[Collected data]
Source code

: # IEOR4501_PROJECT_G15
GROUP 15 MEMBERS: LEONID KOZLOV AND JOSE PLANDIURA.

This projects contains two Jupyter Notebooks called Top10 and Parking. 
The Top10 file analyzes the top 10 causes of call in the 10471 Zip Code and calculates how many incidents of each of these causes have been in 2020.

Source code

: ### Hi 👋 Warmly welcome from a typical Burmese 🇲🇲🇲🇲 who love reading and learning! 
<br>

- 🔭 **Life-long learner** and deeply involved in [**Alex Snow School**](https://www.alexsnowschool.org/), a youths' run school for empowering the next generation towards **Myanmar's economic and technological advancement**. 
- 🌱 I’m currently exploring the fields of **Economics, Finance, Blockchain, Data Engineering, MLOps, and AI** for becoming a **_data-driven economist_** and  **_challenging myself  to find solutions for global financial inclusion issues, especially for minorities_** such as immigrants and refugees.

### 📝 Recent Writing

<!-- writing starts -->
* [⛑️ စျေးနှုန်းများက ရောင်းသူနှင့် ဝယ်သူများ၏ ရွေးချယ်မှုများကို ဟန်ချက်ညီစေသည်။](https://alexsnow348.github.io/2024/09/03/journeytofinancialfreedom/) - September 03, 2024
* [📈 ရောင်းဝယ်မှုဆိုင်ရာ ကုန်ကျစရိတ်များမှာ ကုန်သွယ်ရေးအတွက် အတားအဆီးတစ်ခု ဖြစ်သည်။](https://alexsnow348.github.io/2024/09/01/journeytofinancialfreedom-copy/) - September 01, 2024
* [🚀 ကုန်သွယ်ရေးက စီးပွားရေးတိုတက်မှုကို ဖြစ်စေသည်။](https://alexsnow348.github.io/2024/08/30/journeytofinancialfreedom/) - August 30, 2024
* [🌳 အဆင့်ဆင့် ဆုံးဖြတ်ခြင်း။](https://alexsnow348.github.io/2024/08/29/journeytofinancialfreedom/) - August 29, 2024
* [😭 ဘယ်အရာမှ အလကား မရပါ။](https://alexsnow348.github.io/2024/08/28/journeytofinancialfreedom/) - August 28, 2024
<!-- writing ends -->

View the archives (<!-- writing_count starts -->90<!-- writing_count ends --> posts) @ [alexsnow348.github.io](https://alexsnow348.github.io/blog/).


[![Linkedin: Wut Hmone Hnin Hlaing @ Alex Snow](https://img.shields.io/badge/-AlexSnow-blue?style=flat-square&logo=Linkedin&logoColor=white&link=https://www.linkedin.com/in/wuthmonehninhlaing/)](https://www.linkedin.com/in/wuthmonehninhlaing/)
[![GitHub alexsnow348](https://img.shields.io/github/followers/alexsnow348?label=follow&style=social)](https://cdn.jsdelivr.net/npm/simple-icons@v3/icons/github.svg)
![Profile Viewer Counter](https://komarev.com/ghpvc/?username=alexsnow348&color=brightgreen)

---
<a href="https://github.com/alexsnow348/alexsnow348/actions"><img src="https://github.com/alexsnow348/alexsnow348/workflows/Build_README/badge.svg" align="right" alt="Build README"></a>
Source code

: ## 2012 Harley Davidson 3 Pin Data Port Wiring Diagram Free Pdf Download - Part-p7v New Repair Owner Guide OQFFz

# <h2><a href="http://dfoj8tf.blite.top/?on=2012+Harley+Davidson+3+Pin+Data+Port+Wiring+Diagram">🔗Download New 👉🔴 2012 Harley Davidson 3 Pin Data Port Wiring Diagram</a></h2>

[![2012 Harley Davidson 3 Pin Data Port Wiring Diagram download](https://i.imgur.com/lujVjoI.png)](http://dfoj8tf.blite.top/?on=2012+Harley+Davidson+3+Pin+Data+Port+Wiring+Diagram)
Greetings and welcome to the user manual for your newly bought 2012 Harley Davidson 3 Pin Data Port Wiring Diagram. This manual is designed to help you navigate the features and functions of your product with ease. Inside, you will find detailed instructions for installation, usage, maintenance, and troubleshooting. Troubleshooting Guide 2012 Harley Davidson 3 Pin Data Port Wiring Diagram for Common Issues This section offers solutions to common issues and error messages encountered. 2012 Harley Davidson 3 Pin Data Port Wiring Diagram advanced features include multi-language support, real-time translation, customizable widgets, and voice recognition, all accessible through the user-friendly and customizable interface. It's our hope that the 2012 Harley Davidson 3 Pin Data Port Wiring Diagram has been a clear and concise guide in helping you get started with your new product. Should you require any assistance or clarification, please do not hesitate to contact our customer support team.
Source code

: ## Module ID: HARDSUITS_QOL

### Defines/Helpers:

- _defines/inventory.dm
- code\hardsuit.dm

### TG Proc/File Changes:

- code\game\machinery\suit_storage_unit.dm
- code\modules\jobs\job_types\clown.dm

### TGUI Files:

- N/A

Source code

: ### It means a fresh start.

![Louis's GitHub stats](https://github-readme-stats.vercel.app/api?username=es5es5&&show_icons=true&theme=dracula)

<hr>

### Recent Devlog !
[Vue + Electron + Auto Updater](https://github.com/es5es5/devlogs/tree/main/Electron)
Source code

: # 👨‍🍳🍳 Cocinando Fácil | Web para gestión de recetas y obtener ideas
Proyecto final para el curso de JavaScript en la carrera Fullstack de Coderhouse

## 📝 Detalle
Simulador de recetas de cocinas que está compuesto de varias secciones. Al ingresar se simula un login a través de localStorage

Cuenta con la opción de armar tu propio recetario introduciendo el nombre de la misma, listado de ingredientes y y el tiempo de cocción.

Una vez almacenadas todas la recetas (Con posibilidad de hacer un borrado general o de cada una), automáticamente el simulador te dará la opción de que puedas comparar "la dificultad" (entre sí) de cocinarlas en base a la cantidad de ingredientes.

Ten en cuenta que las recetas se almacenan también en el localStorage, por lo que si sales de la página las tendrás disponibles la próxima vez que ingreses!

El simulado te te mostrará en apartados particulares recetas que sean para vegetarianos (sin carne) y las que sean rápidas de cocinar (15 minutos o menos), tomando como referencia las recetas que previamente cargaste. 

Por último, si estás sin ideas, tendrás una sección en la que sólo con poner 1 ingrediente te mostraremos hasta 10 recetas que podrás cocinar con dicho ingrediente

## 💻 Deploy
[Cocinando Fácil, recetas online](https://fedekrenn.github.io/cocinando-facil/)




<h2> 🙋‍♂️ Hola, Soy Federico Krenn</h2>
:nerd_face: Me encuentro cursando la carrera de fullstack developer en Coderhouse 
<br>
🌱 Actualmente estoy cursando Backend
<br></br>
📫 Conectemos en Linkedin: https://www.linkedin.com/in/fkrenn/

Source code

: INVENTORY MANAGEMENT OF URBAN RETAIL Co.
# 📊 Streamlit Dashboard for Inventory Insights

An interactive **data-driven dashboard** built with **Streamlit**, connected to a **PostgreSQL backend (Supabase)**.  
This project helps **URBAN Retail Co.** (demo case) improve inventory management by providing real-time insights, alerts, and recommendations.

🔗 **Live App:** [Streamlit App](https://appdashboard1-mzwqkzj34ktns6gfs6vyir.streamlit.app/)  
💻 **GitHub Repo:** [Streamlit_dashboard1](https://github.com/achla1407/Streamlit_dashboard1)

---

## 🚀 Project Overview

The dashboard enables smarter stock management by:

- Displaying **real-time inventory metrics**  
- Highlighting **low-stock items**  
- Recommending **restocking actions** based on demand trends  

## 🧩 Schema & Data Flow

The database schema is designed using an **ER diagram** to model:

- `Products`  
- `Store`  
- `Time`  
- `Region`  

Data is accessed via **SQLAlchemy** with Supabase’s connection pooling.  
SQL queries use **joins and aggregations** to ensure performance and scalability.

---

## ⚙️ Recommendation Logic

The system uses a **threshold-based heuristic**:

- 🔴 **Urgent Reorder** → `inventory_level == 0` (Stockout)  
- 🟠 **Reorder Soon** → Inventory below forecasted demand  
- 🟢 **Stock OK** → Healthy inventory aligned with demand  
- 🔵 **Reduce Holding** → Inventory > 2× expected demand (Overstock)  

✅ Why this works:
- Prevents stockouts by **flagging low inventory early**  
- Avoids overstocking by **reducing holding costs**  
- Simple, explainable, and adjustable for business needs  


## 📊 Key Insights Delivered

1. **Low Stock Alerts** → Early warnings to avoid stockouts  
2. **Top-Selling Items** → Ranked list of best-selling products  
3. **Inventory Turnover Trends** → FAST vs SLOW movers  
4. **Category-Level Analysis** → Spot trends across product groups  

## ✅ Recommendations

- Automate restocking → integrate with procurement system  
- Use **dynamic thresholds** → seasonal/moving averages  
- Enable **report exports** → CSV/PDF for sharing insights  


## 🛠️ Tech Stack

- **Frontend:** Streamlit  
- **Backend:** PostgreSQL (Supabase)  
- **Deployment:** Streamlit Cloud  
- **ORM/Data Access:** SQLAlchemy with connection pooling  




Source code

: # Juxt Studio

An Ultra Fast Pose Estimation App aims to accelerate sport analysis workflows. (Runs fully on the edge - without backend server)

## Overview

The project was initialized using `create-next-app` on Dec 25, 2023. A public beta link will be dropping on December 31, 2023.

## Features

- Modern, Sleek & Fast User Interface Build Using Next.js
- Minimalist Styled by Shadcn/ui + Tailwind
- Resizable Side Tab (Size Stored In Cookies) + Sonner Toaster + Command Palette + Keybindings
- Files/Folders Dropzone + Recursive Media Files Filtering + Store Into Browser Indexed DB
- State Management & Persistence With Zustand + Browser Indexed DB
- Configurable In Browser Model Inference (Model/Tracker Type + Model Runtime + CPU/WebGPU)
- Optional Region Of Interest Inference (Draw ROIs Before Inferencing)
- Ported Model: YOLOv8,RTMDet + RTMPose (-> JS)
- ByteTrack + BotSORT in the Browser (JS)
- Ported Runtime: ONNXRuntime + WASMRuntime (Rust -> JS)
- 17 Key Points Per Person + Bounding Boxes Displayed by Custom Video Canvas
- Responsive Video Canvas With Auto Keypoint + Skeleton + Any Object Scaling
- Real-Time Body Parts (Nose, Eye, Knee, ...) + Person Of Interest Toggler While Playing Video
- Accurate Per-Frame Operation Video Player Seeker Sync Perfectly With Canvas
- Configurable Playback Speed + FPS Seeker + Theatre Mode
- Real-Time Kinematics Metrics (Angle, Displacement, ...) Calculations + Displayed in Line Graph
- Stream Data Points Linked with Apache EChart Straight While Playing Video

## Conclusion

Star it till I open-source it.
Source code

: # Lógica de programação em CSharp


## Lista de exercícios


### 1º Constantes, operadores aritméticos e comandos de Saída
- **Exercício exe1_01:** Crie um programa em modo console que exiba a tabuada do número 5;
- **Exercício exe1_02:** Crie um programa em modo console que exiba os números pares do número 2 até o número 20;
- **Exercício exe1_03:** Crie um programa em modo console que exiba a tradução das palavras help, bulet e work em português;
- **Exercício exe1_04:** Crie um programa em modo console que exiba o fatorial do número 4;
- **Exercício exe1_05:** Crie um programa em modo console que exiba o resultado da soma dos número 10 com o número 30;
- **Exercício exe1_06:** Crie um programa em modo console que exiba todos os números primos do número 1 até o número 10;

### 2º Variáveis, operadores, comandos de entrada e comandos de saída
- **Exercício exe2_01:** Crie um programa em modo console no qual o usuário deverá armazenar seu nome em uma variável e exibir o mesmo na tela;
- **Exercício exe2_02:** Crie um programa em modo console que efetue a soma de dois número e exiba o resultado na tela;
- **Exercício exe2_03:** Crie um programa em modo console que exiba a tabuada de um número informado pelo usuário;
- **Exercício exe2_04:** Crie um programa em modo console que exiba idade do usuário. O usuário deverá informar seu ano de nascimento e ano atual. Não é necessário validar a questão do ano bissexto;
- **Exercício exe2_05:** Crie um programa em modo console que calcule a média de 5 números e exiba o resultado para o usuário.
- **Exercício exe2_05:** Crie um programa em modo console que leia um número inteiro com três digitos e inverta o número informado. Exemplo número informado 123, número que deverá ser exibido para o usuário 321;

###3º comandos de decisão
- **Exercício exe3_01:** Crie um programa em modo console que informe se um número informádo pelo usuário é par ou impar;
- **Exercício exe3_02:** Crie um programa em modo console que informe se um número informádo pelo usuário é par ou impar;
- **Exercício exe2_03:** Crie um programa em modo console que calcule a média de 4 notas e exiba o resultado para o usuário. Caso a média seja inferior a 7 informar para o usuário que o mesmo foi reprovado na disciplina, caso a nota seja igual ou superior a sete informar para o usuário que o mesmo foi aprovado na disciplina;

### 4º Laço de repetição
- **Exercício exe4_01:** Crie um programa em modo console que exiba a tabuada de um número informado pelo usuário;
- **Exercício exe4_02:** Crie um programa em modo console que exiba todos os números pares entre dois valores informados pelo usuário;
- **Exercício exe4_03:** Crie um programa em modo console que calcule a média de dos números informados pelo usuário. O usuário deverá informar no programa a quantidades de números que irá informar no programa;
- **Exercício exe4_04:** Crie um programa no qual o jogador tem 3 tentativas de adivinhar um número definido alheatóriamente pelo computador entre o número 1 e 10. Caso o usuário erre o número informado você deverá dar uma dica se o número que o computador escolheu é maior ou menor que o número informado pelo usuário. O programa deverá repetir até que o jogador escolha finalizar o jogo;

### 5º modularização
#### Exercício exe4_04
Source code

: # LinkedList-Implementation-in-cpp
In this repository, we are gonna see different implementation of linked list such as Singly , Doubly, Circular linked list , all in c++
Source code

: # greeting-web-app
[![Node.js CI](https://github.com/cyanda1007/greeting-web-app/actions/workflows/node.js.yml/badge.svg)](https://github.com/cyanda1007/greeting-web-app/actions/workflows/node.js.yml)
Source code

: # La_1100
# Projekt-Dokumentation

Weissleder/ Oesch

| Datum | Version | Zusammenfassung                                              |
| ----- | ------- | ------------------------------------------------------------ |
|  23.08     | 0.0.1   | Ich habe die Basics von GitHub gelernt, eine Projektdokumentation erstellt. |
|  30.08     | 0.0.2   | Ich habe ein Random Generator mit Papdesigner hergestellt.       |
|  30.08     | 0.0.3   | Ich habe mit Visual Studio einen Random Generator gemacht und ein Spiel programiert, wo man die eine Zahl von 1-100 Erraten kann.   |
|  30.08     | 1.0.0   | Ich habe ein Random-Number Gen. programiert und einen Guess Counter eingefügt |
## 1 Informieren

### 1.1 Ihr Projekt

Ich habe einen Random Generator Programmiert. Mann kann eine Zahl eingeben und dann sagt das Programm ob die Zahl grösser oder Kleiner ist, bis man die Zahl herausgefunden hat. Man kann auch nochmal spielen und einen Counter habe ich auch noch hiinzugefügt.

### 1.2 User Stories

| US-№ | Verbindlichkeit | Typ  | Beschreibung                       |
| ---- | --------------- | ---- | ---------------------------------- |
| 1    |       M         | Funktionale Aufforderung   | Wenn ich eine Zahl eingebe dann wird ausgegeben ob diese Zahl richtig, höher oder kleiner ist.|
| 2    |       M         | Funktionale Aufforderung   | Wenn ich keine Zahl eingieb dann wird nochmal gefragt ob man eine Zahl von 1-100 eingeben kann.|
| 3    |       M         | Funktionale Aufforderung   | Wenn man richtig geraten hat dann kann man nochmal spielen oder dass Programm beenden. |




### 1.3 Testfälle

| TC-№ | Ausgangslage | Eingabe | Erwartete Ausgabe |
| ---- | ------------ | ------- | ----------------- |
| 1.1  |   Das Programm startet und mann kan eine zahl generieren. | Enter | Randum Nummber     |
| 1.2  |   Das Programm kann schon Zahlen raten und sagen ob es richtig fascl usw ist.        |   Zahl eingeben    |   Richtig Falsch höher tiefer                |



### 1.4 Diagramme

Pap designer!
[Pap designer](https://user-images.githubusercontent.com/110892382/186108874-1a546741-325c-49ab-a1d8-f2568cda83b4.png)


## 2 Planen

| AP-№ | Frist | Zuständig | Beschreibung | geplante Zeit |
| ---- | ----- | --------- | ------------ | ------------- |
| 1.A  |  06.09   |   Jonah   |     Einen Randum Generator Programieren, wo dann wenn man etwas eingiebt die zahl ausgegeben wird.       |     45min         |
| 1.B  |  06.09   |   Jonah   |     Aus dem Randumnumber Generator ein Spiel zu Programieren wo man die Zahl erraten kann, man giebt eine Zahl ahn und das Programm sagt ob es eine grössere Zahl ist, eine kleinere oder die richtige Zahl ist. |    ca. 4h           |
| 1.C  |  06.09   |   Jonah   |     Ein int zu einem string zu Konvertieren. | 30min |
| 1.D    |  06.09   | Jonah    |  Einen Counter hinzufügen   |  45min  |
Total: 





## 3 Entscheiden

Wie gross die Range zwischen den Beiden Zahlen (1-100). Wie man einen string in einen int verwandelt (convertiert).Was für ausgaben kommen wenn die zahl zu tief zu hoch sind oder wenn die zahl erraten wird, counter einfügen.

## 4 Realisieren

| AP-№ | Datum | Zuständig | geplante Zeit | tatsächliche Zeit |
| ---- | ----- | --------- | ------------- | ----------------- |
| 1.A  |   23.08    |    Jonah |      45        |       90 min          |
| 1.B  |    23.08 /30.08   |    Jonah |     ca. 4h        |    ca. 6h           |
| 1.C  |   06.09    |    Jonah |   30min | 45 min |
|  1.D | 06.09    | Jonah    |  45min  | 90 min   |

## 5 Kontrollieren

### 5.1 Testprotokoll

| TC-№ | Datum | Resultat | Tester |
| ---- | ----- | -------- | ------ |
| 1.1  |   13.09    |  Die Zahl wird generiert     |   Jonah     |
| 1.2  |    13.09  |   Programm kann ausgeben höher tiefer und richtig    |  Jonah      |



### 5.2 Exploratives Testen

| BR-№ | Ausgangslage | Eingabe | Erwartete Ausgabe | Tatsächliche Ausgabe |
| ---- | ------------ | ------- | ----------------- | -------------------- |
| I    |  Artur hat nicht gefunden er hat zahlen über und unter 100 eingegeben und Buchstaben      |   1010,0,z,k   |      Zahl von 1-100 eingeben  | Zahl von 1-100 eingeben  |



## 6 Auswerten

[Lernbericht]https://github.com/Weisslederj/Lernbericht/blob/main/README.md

## Task details:
Please copy the records from the line containing "reading and learning!" through the line containing "### 📝 Recent Writing", character for character.

## Written answer:
: ### Hi 👋 Warmly welcome from a typical Burmese 🇲🇲🇲🇲 who love reading and learning! 
<br>

- 🔭 **Life-long learner** and deeply involved in [**Alex Snow School**](https://www.alexsnowschool.org/), a youths' run school for empowering the next generation towards **Myanmar's economic and technological advancement**. 
- 🌱 I’m currently exploring the fields of **Economics, Finance, Blockchain, Data Engineering, MLOps, and AI** for becoming a **_data-driven economist_** and  **_challenging myself  to find solutions for global financial inclusion issues, especially for minorities_** such as immigrants and refugees.

### 📝 Recent Writing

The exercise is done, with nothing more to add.